Data records:
::::::

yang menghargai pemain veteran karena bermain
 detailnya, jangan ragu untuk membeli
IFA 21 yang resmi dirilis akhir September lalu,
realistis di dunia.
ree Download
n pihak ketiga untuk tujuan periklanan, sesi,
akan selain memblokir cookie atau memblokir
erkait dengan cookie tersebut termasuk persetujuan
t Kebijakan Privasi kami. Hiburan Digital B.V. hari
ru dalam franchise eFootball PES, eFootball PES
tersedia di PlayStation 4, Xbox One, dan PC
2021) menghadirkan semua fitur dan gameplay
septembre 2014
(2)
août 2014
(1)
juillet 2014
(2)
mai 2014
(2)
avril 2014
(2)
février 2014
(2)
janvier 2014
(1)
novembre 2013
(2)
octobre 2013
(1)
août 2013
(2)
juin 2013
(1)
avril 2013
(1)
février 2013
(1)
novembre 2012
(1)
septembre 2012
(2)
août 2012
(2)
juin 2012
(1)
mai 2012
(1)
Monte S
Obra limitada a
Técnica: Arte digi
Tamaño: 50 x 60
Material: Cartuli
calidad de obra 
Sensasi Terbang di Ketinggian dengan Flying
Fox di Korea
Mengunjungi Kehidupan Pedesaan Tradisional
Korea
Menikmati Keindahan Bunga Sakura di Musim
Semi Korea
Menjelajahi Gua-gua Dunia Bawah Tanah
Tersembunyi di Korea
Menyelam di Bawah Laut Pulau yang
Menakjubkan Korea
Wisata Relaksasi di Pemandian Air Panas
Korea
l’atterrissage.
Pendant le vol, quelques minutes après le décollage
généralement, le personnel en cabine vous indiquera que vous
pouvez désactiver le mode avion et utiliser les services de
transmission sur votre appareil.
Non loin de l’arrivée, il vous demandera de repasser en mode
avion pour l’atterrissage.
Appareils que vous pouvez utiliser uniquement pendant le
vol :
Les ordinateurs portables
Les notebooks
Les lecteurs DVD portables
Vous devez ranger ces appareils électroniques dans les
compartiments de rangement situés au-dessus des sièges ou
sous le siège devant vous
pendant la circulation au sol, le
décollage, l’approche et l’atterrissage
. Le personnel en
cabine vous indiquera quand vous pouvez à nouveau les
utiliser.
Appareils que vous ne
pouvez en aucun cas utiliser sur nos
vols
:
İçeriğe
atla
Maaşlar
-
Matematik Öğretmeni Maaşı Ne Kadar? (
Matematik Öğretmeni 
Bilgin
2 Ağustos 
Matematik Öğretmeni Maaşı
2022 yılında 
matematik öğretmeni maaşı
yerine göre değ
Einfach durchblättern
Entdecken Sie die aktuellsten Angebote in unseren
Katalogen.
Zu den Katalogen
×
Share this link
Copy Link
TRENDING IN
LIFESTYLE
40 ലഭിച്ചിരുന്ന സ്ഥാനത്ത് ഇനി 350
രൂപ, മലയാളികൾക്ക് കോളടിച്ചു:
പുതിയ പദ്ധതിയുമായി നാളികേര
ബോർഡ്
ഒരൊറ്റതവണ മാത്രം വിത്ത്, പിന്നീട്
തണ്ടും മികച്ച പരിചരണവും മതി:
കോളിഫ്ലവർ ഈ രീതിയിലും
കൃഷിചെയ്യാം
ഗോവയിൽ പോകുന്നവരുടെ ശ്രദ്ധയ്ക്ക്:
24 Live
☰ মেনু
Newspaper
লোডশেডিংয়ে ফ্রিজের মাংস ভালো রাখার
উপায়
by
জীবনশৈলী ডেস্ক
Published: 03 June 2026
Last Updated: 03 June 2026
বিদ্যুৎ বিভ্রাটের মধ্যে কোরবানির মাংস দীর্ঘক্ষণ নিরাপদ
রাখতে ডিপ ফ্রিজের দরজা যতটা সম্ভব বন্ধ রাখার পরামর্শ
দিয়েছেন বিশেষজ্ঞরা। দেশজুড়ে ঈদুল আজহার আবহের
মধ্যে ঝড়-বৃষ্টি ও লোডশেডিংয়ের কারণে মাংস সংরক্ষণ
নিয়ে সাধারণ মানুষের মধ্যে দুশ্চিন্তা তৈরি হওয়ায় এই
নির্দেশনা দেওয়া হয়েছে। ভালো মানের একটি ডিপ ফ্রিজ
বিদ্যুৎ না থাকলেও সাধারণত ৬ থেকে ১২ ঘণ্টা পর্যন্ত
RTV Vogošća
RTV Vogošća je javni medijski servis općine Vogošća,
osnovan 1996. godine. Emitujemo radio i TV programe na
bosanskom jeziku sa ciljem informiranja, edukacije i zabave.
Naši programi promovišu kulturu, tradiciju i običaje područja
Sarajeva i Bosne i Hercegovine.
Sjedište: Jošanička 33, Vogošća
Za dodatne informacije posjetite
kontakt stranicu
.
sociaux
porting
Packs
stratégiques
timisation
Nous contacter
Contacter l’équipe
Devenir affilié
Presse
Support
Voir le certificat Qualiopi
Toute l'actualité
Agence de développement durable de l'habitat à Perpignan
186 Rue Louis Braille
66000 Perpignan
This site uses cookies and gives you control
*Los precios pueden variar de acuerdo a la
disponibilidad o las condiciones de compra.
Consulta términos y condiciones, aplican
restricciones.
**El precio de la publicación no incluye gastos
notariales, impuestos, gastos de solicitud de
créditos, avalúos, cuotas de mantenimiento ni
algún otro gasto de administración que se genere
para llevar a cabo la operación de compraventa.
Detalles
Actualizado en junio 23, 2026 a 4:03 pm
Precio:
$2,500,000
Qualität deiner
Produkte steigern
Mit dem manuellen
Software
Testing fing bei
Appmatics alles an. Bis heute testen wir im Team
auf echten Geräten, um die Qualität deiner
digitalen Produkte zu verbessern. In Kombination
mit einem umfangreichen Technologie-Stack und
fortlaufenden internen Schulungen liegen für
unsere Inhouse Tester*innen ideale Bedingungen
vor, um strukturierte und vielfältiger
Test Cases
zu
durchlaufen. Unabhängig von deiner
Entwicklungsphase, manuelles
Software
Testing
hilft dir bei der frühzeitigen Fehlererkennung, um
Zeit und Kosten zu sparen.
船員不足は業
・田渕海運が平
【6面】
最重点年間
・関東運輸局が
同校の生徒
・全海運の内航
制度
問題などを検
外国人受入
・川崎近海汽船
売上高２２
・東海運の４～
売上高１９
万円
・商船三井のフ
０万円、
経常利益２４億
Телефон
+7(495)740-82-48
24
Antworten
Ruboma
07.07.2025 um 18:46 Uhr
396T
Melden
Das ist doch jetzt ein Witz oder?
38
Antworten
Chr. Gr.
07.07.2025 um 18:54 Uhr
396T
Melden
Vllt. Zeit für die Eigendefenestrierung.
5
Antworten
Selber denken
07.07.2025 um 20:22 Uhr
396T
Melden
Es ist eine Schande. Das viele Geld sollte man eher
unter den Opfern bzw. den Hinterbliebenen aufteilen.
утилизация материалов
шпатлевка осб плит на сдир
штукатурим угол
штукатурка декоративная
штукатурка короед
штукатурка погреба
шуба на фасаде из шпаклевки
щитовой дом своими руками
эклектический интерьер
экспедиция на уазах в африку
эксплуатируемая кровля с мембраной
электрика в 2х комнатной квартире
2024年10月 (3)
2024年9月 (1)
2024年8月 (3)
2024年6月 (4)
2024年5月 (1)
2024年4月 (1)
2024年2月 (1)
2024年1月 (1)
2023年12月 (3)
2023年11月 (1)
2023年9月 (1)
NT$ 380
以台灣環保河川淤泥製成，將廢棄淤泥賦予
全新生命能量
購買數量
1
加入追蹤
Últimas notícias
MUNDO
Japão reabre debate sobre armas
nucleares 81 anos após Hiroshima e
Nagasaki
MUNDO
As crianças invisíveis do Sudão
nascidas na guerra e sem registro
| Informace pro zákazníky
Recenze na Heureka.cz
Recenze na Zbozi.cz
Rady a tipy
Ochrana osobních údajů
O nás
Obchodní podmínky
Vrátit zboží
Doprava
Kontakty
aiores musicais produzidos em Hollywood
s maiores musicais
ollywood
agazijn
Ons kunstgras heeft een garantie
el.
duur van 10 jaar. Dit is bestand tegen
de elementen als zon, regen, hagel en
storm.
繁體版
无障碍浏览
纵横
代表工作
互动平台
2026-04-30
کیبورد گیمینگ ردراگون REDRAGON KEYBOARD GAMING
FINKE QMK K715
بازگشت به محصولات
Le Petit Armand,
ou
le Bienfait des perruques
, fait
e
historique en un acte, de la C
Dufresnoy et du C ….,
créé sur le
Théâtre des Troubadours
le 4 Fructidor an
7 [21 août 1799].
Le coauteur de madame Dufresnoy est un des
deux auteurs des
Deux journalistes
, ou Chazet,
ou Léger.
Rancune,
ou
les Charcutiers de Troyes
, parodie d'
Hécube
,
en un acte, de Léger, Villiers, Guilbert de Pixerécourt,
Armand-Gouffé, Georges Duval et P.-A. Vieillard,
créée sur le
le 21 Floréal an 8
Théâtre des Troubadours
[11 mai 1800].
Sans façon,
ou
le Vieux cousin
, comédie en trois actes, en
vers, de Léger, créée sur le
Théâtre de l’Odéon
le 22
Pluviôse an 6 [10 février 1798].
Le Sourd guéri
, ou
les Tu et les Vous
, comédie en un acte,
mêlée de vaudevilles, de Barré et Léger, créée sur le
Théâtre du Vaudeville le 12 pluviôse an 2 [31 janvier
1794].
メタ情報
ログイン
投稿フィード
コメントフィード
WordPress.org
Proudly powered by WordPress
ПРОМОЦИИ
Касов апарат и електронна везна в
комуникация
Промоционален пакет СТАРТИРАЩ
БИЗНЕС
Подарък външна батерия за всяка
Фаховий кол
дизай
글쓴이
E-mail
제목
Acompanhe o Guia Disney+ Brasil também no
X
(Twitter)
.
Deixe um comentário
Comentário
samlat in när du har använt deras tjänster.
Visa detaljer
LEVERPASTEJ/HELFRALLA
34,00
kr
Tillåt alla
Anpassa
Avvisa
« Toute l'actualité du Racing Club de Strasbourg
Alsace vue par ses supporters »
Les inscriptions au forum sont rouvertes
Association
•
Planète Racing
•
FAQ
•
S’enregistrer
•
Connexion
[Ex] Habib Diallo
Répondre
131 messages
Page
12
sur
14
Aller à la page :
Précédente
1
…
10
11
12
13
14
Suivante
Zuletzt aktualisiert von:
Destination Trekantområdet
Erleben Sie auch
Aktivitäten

::::::

TASK PROMPT: Lay out as a numbered list every line from the start of the entries through the line containing "Einfach durchblättern", omitting blank lines.

ANSWER SECTION:
1. yang menghargai pemain veteran karena bermain
2.  detailnya, jangan ragu untuk membeli
3. IFA 21 yang resmi dirilis akhir September lalu,
4. realistis di dunia.
5. ree Download
6. n pihak ketiga untuk tujuan periklanan, sesi,
7. akan selain memblokir cookie atau memblokir
8. erkait dengan cookie tersebut termasuk persetujuan
9. t Kebijakan Privasi kami. Hiburan Digital B.V. hari
10. ru dalam franchise eFootball PES, eFootball PES
11. tersedia di PlayStation 4, Xbox One, dan PC
12. 2021) menghadirkan semua fitur dan gameplay
13. septembre 2014
14. (2)
15. août 2014
16. (1)
17. juillet 2014
18. (2)
19. mai 2014
20. (2)
21. avril 2014
22. (2)
23. février 2014
24. (2)
25. janvier 2014
26. (1)
27. novembre 2013
28. (2)
29. octobre 2013
30. (1)
31. août 2013
32. (2)
33. juin 2013
34. (1)
35. avril 2013
36. (1)
37. février 2013
38. (1)
39. novembre 2012
40. (1)
41. septembre 2012
42. (2)
43. août 2012
44. (2)
45. juin 2012
46. (1)
47. mai 2012
48. (1)
49. Monte S
50. Obra limitada a
51. Técnica: Arte digi
52. Tamaño: 50 x 60
53. Material: Cartuli
54. calidad de obra 
55. Sensasi Terbang di Ketinggian dengan Flying
56. Fox di Korea
57. Mengunjungi Kehidupan Pedesaan Tradisional
58. Korea
59. Menikmati Keindahan Bunga Sakura di Musim
60. Semi Korea
61. Menjelajahi Gua-gua Dunia Bawah Tanah
62. Tersembunyi di Korea
63. Menyelam di Bawah Laut Pulau yang
64. Menakjubkan Korea
65. Wisata Relaksasi di Pemandian Air Panas
66. Korea
67. l’atterrissage.
68. Pendant le vol, quelques minutes après le décollage
69. généralement, le personnel en cabine vous indiquera que vous
70. pouvez désactiver le mode avion et utiliser les services de
71. transmission sur votre appareil.
72. Non loin de l’arrivée, il vous demandera de repasser en mode
73. avion pour l’atterrissage.
74. Appareils que vous pouvez utiliser uniquement pendant le
75. vol :
76. Les ordinateurs portables
77. Les notebooks
78. Les lecteurs DVD portables
79. Vous devez ranger ces appareils électroniques dans les
80. compartiments de rangement situés au-dessus des sièges ou
81. sous le siège devant vous
82. pendant la circulation au sol, le
83. décollage, l’approche et l’atterrissage
84. . Le personnel en
85. cabine vous indiquera quand vous pouvez à nouveau les
86. utiliser.
87. Appareils que vous ne
88. pouvez en aucun cas utiliser sur nos
89. vols
90. :
91. İçeriğe
92. atla
93. Maaşlar
94. -
95. Matematik Öğretmeni Maaşı Ne Kadar? (
96. Matematik Öğretmeni 
97. Bilgin
98. 2 Ağustos 
99. Matematik Öğretmeni Maaşı
100. 2022 yılında 
101. matematik öğretmeni maaşı
102. yerine göre değ
103. Einfach durchblättern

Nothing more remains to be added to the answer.